Background: Oxidative degradation of human recombinant erythropoietin (hrEPO) may occur in manufacturing process or therapeutic applications. This unfavorable alteration may render EPO inefficient or inactive. We investigated the effect of methionine/54 oxidative changes on the amino acid sequences, glycoform distribution and biological activity of hrEPO. Methods: Mass spectrometry was applied to verify the sequence and determine the methionine oxidation level of hrEPO. Isoform distribution was studied by capillary zone electrophoresis method. In vivo normocythemic mice assay was used to assess the biological activity of three different batches (A, B, and C) of the proteins. Results: Nano-LC/ESI/MS/MS data analyses confirmed the amino acid sequences of all samples. The calculated area percent of three isoforms (2–4 of the 8 obtained isoforms) were decreased in samples of C, B, and A with 27.3, 16.7, and 6.8% of oxidation, respectively.
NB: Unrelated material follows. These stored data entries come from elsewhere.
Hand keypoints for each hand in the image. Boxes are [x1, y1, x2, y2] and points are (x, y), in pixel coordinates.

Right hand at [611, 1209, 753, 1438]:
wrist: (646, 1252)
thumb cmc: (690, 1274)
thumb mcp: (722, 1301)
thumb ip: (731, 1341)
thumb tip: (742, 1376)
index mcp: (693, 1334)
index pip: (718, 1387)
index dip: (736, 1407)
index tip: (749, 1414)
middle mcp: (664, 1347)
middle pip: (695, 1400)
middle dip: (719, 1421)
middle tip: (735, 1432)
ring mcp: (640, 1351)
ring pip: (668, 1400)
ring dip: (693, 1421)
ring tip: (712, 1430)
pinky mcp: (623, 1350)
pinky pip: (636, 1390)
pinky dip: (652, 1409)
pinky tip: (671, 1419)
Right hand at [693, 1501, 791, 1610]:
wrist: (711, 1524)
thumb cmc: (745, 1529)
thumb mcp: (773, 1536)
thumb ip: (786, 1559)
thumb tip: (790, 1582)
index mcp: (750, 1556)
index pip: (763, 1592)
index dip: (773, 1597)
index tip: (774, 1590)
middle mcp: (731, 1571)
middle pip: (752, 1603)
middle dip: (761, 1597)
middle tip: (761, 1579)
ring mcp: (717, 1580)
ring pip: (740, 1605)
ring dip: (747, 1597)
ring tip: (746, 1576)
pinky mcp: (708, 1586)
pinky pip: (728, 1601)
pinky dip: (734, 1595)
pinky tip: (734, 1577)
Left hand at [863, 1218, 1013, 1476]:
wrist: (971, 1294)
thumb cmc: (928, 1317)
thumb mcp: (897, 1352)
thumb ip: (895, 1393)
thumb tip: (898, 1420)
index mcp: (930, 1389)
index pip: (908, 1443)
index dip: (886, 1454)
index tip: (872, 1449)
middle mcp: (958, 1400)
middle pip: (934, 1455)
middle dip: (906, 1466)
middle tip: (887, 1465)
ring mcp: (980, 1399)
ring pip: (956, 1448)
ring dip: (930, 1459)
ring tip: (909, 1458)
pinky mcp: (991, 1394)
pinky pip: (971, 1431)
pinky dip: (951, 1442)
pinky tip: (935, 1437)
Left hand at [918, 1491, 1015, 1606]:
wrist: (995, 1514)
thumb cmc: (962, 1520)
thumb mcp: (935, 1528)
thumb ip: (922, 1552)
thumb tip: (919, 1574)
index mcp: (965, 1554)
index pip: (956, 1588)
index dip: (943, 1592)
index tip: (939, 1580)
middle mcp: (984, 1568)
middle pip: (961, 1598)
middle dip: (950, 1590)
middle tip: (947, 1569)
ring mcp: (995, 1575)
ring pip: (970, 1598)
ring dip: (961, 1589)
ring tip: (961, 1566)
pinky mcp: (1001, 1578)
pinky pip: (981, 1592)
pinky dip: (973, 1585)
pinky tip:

Specific activities were estimated as 53671.54, 95826.47, and 112994.93 mg/mL for the samples of A, B, and C, respectively. Conclusion: The observed decrease in hrEPO biological activity, caused by increasing methionine oxidation levels, was rather independent of its amino acid structure and mainly associated with the higher contents of acidic isoforms. © 2017 Taylor & Francis.